On 06/06/2011 20:12, Myers, John F. wrote:
<snip>This does not agree with my experience. I have seen computer programs using regular expressions that deal with far more complex issues than this. Differentiating specific characters from specific digits is done every single day. The way the information appears in these fields is highly controlled, as you point out with the c or copyright symbol, the use of brackets, hyphens and question marks. There are also a limited number of terms used, e.g. before, or, between, probably amounting to a couple of handfuls of words.

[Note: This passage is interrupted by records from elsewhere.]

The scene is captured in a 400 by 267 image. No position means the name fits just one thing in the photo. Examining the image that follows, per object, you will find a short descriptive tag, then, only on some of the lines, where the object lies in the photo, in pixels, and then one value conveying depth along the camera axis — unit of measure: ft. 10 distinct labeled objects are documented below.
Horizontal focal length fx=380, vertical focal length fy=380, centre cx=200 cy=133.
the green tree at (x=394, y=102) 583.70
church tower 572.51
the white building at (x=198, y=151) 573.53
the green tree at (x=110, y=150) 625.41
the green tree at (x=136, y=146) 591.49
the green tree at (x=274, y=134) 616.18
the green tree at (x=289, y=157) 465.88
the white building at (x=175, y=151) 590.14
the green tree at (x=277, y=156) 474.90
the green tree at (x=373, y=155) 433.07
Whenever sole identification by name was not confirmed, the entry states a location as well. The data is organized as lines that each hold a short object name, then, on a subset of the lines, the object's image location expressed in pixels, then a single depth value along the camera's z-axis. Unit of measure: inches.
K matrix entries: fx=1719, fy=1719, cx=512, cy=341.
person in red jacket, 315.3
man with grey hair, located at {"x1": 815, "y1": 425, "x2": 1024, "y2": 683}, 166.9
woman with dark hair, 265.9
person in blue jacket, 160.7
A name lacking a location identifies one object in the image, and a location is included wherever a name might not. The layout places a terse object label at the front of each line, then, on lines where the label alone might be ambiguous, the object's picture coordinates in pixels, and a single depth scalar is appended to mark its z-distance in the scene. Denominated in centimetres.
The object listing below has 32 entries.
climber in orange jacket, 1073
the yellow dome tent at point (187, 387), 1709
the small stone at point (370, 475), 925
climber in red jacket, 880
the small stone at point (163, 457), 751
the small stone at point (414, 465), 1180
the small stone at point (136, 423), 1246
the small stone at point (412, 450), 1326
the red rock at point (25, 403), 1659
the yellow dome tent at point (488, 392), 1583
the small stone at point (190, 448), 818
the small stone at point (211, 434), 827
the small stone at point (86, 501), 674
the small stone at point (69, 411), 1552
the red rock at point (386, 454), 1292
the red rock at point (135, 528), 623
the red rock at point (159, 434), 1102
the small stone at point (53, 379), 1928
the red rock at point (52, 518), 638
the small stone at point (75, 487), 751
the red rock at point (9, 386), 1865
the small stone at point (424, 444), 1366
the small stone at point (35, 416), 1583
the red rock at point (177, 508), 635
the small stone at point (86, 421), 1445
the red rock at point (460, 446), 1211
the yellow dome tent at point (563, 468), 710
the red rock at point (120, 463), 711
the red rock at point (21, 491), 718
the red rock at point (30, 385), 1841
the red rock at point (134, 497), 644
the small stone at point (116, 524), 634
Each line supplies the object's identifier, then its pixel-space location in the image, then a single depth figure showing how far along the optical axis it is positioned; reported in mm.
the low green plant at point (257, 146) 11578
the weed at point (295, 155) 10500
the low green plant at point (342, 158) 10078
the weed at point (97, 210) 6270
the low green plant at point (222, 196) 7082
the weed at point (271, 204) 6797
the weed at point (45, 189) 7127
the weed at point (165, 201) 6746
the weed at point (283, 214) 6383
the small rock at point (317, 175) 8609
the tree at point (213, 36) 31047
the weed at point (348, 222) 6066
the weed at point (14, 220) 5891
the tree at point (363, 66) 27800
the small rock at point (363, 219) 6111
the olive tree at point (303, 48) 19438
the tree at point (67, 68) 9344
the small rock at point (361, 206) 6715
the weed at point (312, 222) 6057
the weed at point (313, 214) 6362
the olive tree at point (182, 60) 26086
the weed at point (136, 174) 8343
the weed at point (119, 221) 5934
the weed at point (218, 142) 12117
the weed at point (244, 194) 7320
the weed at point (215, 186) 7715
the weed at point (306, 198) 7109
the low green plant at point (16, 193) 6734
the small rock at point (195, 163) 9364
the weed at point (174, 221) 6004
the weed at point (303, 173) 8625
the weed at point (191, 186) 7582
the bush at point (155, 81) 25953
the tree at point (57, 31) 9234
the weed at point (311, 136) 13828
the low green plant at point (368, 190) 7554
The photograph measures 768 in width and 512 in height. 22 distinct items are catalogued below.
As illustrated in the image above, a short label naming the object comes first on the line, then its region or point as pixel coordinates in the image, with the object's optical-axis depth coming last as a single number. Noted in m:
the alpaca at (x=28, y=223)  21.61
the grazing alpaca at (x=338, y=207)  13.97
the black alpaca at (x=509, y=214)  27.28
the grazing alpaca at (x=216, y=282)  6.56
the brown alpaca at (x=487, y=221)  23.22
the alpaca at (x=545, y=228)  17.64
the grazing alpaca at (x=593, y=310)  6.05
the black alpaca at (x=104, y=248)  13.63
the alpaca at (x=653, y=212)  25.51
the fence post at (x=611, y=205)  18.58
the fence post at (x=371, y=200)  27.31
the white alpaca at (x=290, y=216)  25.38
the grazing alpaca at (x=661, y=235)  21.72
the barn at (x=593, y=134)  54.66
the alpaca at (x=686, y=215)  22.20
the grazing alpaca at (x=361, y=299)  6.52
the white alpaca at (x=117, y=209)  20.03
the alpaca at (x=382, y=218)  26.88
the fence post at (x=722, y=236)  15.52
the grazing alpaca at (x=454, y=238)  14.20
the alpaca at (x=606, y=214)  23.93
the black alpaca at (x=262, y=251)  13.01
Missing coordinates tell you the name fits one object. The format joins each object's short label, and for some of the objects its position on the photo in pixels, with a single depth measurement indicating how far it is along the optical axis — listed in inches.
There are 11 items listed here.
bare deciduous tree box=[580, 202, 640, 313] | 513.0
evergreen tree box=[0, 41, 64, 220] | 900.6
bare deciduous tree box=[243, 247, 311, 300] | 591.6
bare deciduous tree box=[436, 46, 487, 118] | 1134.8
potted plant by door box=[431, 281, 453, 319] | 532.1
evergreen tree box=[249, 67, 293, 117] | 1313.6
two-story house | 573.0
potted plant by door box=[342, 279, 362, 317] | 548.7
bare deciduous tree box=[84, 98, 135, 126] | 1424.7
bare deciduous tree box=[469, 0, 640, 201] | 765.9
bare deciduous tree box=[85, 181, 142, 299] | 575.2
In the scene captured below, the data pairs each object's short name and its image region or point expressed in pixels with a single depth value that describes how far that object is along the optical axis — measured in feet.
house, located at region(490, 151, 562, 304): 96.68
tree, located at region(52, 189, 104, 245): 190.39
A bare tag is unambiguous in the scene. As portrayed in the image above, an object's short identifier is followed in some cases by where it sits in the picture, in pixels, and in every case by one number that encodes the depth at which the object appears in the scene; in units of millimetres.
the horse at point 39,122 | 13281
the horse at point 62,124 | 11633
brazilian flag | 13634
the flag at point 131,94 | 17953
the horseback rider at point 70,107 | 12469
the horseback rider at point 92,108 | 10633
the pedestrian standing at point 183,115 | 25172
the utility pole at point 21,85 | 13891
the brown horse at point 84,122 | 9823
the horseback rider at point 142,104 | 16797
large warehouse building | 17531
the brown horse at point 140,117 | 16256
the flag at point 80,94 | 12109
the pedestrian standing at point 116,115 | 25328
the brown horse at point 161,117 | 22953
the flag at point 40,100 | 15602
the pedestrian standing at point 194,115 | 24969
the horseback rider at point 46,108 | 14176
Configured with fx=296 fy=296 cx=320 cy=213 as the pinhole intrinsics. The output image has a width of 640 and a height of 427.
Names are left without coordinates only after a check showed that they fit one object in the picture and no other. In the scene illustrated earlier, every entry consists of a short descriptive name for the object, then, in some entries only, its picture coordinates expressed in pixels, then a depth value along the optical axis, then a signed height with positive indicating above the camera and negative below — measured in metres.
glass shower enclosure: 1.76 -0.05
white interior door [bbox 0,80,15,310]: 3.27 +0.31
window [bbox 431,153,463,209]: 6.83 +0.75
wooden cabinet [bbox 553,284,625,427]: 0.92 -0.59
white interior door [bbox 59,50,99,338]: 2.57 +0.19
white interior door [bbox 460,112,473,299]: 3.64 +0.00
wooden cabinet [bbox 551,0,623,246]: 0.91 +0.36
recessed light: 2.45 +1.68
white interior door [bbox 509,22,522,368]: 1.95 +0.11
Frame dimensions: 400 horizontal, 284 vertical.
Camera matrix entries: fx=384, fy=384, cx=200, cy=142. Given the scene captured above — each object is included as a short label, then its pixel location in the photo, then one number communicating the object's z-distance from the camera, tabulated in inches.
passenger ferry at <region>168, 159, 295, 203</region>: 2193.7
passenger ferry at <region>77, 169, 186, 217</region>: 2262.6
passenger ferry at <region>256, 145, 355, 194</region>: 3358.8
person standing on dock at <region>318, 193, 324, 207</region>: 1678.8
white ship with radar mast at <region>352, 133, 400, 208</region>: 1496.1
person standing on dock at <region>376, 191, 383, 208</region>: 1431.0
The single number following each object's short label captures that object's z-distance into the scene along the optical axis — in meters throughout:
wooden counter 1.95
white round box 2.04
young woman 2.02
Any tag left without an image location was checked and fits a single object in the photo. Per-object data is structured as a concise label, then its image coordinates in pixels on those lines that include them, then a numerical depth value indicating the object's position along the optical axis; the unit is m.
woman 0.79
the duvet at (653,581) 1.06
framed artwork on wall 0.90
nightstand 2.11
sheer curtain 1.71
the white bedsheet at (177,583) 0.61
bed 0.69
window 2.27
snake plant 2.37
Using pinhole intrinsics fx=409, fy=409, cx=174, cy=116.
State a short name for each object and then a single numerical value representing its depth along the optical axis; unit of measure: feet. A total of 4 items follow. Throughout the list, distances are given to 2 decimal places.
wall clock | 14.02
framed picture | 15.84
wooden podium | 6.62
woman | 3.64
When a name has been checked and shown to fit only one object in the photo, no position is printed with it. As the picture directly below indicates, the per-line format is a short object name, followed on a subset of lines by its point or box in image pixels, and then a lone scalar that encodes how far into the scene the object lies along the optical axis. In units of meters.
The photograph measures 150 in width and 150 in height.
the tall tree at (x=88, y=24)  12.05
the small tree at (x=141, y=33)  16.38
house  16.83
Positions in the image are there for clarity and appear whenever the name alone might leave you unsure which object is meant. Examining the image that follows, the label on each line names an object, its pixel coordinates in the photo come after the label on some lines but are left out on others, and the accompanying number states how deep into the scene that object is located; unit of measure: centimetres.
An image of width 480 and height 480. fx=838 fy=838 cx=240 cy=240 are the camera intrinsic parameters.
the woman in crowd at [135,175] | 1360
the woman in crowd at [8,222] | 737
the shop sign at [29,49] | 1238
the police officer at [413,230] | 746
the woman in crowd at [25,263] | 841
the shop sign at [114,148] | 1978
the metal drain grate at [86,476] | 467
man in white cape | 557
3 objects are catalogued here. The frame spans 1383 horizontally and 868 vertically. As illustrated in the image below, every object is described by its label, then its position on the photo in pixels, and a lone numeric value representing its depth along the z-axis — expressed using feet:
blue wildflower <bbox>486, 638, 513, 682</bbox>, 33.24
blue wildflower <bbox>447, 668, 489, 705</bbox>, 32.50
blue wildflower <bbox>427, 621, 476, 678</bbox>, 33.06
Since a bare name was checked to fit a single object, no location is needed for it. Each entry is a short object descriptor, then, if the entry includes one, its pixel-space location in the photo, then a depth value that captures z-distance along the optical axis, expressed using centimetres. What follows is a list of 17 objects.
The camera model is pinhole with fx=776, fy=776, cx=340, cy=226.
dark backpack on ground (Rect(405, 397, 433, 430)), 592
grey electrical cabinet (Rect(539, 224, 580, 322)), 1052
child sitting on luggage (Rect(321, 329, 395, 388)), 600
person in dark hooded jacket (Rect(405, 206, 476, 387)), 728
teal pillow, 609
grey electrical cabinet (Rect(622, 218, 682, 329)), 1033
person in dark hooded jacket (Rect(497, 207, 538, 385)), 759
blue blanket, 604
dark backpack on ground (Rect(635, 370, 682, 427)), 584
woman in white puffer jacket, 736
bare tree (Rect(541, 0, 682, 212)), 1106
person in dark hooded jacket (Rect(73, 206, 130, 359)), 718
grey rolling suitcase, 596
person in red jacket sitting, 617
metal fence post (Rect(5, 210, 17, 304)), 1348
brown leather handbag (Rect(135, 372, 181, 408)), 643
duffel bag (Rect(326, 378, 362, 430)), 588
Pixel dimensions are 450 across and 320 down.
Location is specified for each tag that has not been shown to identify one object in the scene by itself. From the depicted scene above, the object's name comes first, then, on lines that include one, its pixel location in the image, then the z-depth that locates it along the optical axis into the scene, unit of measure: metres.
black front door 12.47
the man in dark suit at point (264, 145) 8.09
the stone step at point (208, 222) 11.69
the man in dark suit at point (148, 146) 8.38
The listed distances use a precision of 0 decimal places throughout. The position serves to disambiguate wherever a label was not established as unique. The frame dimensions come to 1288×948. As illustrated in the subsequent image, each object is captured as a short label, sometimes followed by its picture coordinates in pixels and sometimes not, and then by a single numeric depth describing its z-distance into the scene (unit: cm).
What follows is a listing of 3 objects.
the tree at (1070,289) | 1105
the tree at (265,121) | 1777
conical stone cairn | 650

The solution Mac proposed, of using copyright symbol/lowercase 'c'/term 'copyright', would not be effectual from a data standpoint. The desirable outcome is to cleanly record the copyright date as a numerical value, actionable by the machine as a number. This is not possible if it remains coupled in the 260 $c with date of publication data that can appear as a string of digits recording the transcribed date, a possibly incomplete string of digits in brackets for a conjectured date, or textual indication that there is not a date provided. There is also the complexity of the three textual/symbolic options to prefix the copyright date itself. Both sets of conditions require a machine to treat the characters we see as numbers largely as a textual string that can be displayed but not acted upon.
I would almost bet the baby's shoes that this could be done well enough to provide something useful, that is, far more useful than expecting everybody to change all their practices, or just saying that it's too complicated.